¿Qué pasa cuando la realidad no coincide con nuestras expectativas? Navidad es una celebración
de la vida. Donde hay vida hay alegría y esperanza. Sin embargo, la muerte no hace ninguna tregua. Las personas siguen muriendo también en estos días santos. Mueren
definitivamente o mueren de soledad, tristeza o desesperación. Para quienes
viven solos contra su voluntad, la contemplación de familias numerosas que se reúnen
a la mesa resulta a menudo una provocación. Quienes están postrados en la cama
a causa de enfermedades crónicas pueden sentirse heridos por la proliferación
de villancicos e invitaciones a la felicidad. Los que están presos o han
emigrado en busca de un futuro mejor, pueden sentir que la Navidad es más un martirio que
una celebración gozosa. La vida es muy compleja. Junto a quienes disfrutan
degustando un menú suculento y brindando por el futuro, pueden vivir personas desahuciadas,
deprimidas y aisladas. ¿Es posible estar alegre cuando sabemos que hay tantas
personas que sufren? ¿No es la Navidad, en definitiva, una broma de mal gusto,
una forma superficial de encubrir el dolor del mundo?
En un día como
hoy, víspera de la gran celebración litúrgica del nacimiento de Jesús, es bueno
rescatar algún tiempo de silencio antes de visitar a los amigos, sentarnos a la
mesa o participar en la Misa de medianoche. Pasear por un bosque o un parque,
entrar en una iglesia vacía o retirarnos a nuestra habitación, es un ejercicio
saludable antes de afrontar las fiestas que llegan. Para dar densidad a ese
silencio y no abandonarnos a nostalgias o ensoñaciones, es bueno imaginar cómo
fue el silencio de la joven María las horas previas a dar a luz. Ninguno de los
evangelistas nos transmite una sola palabra pronunciada por María en ese
trance. Conocemos algunas palabras de María en el momento de la anunciación o
cuando Jesús cumplió doce años, pero ninguna durante el alumbramiento de su
hijo.
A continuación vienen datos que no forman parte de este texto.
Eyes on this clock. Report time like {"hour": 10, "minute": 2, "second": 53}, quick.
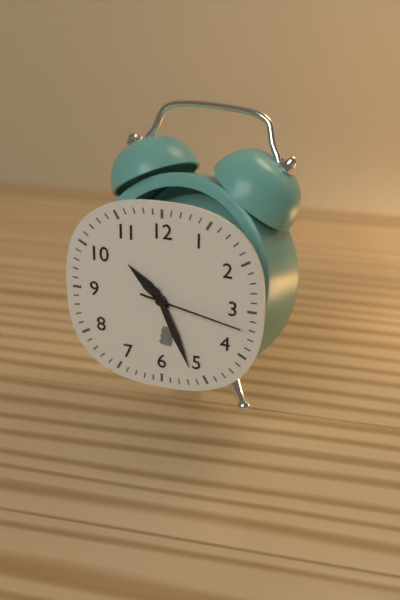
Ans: {"hour": 10, "minute": 26, "second": 17}
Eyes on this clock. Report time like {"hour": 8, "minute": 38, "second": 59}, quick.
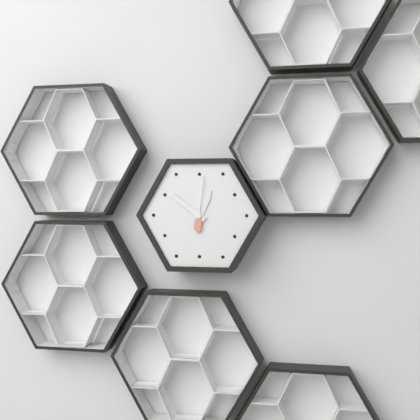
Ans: {"hour": 12, "minute": 51, "second": 1}
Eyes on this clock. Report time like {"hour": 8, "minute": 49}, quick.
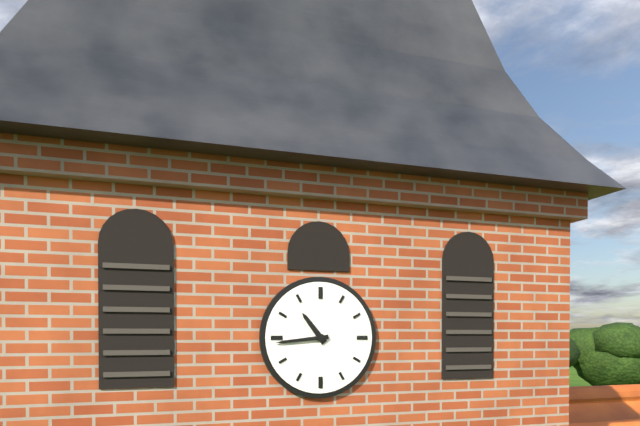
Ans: {"hour": 10, "minute": 44}
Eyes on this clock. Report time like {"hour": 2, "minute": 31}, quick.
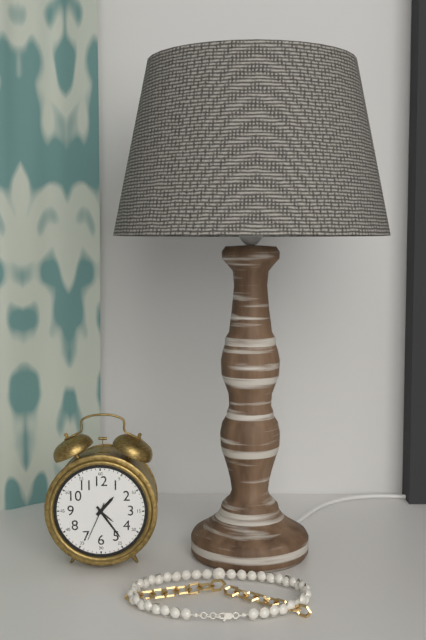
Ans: {"hour": 1, "minute": 24}
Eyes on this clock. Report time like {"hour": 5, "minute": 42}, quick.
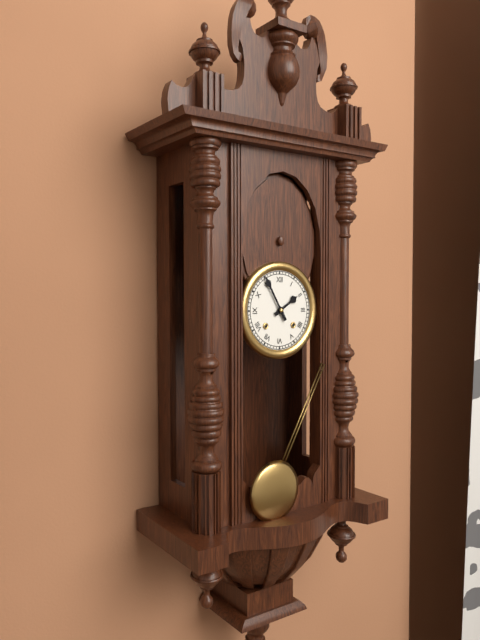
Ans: {"hour": 1, "minute": 55}
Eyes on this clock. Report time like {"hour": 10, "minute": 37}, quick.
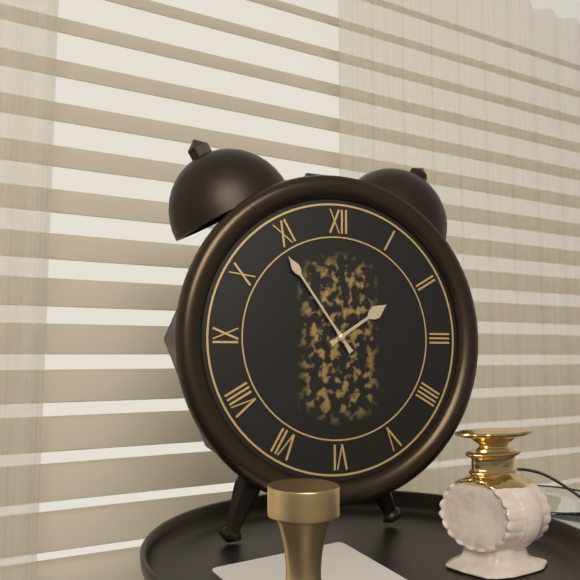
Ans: {"hour": 1, "minute": 54}
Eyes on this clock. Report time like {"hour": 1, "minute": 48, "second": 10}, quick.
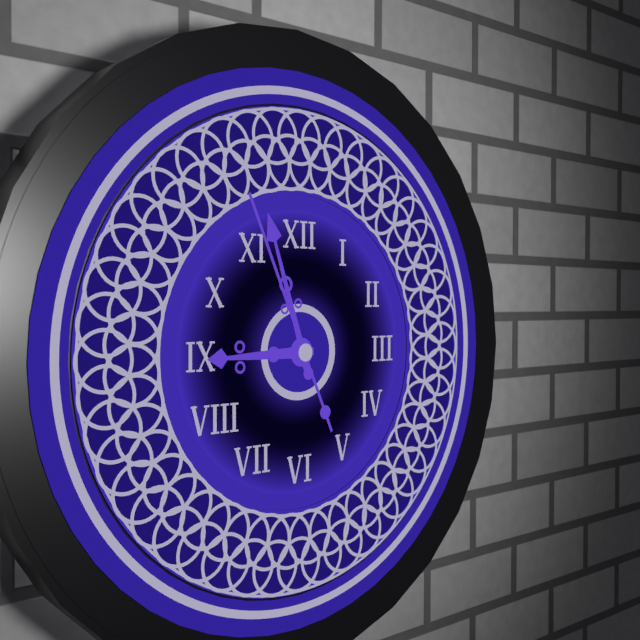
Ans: {"hour": 8, "minute": 57, "second": 56}
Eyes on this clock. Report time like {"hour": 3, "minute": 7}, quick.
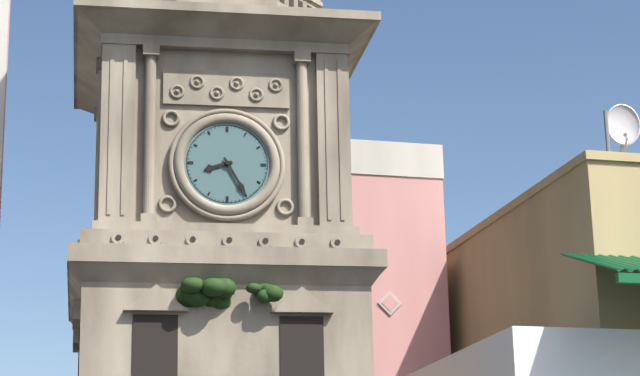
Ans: {"hour": 8, "minute": 25}
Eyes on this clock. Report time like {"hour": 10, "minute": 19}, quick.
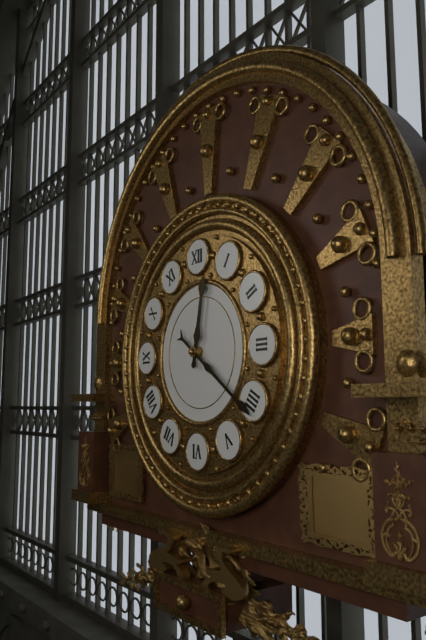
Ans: {"hour": 12, "minute": 21}
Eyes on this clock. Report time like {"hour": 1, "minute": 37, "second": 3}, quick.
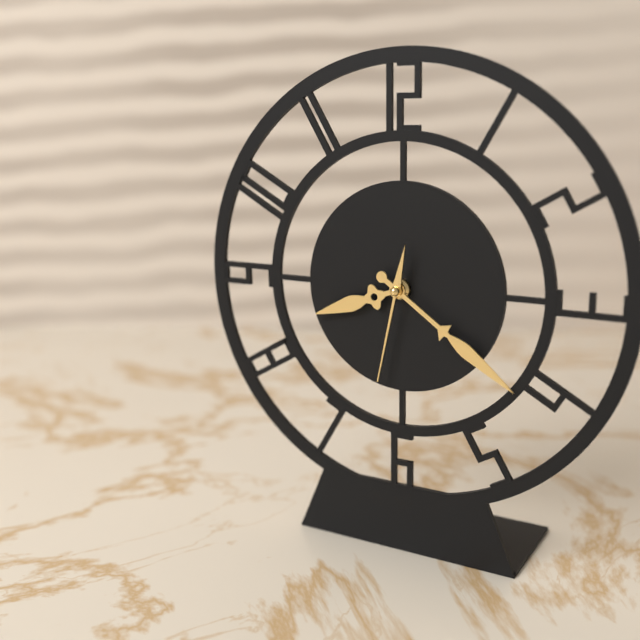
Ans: {"hour": 8, "minute": 21, "second": 32}
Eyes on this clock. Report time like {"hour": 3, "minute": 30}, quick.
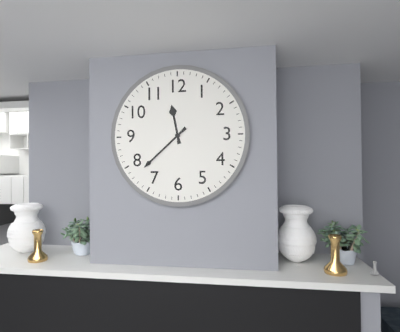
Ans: {"hour": 11, "minute": 38}
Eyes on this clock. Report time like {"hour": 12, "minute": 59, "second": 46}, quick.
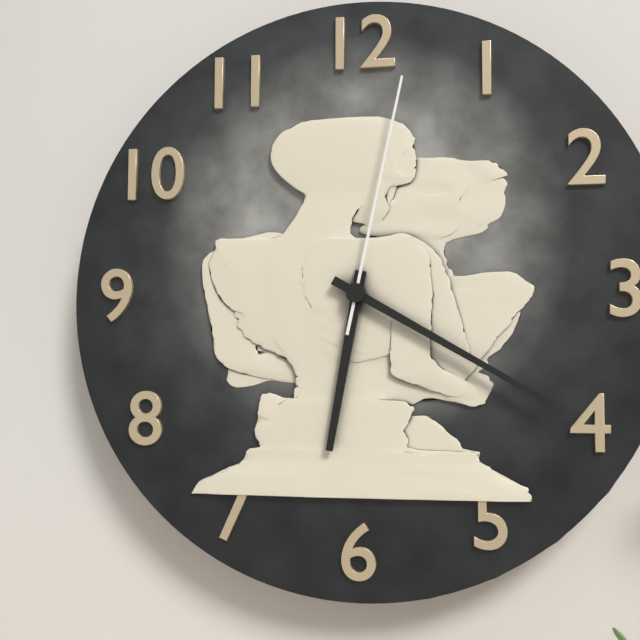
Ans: {"hour": 6, "minute": 20, "second": 2}
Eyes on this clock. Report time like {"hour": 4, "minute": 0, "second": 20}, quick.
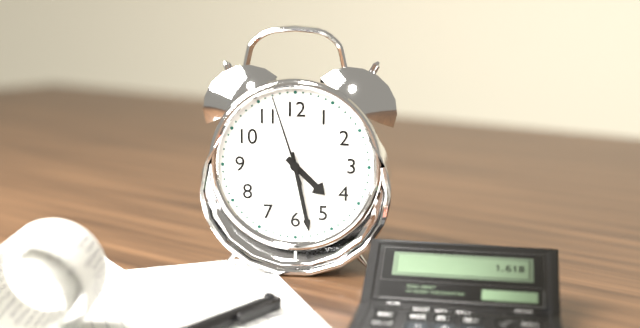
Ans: {"hour": 4, "minute": 28, "second": 57}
Lucas se limita a decirnos que María guardaba todo en el corazón, permanecía
en un silencio contemplativo, rumiando todo con calma, reconociendo la huella
de Dios en lo que le estaba sucediendo, admirándose de lo que estaba viviendo.
Si no queremos
morir de excesos navideños, tenemos que aprender también nosotros a “guardar
todo en el corazón”. Ese “todo” engloba muchas cosas que inopinadamente acuden
a nuestra mente: el recuerdo de los seres queridos ya fallecidos, la nostalgia
de los ausentes, la dificultad de sentir alegría cuando sabemos que muchos lo están
pasando mal, los pequeños detalles que hacen de estas fechas algo diferente en
el calendario del año, las preguntas que nunca nos dejan (¿Será posible que
Dios se haya encarnado en un pequeño ser humano? ¿Tendrá la Navidad un sentido
real o es solo el símbolo de la necesidad humana de renacer cuando todo parece
ya gastado?), los encuentros superficiales y los que dejan huella, las comidas
que recrean vínculos y las que nos distancian, los deseos de estar a la altura
de lo que nosotros mismos deseamos a los demás, la necesidad de desconectarnos
de todo para estar con nosotros mismos… Solo un silencio como el de María puede
ayudarnos a unir todos los puntos dispersos hasta dibujar con ellos una silueta
hermosa y con sentido. Este silencio mariano nos prepara para acoger el
misterio que se produce en la noche silenciosa de la Navidad.